* **Tareas propuestas**
(a) Resume en dos oraciones el texto sobre la autodeterminación de los pueblos.
(b) Prosigue el texto sobre la autodeterminación de los pueblos a partir de su última oración.

* **Texto original**

======

Imaginemos la mayoría que obtienen los partidos y los candidatos presidenciales
según colores. Los territorios decimonónicos de los imperios austrohúngaro y
alemán son naranjas, los rusos y otomanos son azules. El fenómeno es el mismo
en Ucrania, Rumanía y Polonia, aunque varíen los partidos y los colores.
A
los progresistas se les da muy bien articular principios universales sobre la
igualdad de soberanía y el derecho de autodeterminación de los seres humanos
como individuos. Pero se meten en un gran lío cuando hablan de pueblos enteros.
¿Por qué pueden tener derecho de autodeterminación los kosovares pero no los
kurdos? Si lo tiene Escocia, ¿por qué no Cataluña? Y si lo tiene Cataluña, ¿por
qué no Padania? Padania es el nombre que propone la Liga del Norte para la
independencia de esa parte de Italia. A medida que se debilitan los imperios y
los Estados multinacionales, cada vez son más los que dicen “¿por qué vamos a
ser una minoría en vuestro país si vosotros podéis ser una minoría en el
nuestro?” (según la acertada formulación del profesor macedonio Vladímir
Gligorov). O, como dijo el otro día el nacionalista ruso Vladímir Zhirinovski,
si Ucrania puede tener su revolución, ¿por qué no va a poder Crimea?

======

[Entradas de datos recopiladas]

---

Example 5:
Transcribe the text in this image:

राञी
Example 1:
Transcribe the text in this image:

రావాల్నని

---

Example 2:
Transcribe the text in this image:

======

* **Respuestas**
(a) Si se colorea la mayoría que obtienen partidos y candidatos, en Ucrania, Rumanía y Polonia los antiguos territorios austrohúngaros y alemanes se distinguen de los rusos y otomanos. Los progresistas formulan bien principios universales de autodeterminación para los individuos, pero se enredan al hablar de pueblos enteros, y a medida que se debilitan los imperios y los Estados multinacionales son cada vez más quienes se preguntan por qué deben ser minoría en un país ajeno, como hizo Zhirinovski al reclamar para Crimea lo que tuvo Ucrania.

(b)
Como
han aprendido en los últimos días casi todos los lectores de prensa, Crimea fue
un regalo que hizo Nikita Jruschov a la República Socialista Soviética de
Ucrania hace 60 años, en febrero de 1954, para conmemorar el tricentenario del
Tratado de Pereiaslav, que, según la reinterpretación de los propagandistas
soviéticos, supuso “la reunificación de Ucrania con Rusia”. El comunista ucraniano
Nikolai Podgorni calificó la decisión como “una muestra más del gran amor
fraternal y la confianza del pueblo ruso en Ucrania”. Ja, ja. Aun suponiendo
que Jruschov no estuviera borracho cuando firmó el decreto, como a veces se ha
dicho en tono malévolo, la decisión no tuvo nada de inevitable ni de
históricamente “natural”; tampoco de “antinatural”. Si no lo hubiera hecho,
Crimea formaría parte hoy de la Federación Rusa, y una minoría importante de
tártaros y ucranianos se quejaría de que “¿por qué vamos a ser una minoría en
vuestro país si vosotros podéis ser una minoría en el nuestro?”. Pero Jruschov
tomó esa decisión, y ahora las iras tienen otro blanco.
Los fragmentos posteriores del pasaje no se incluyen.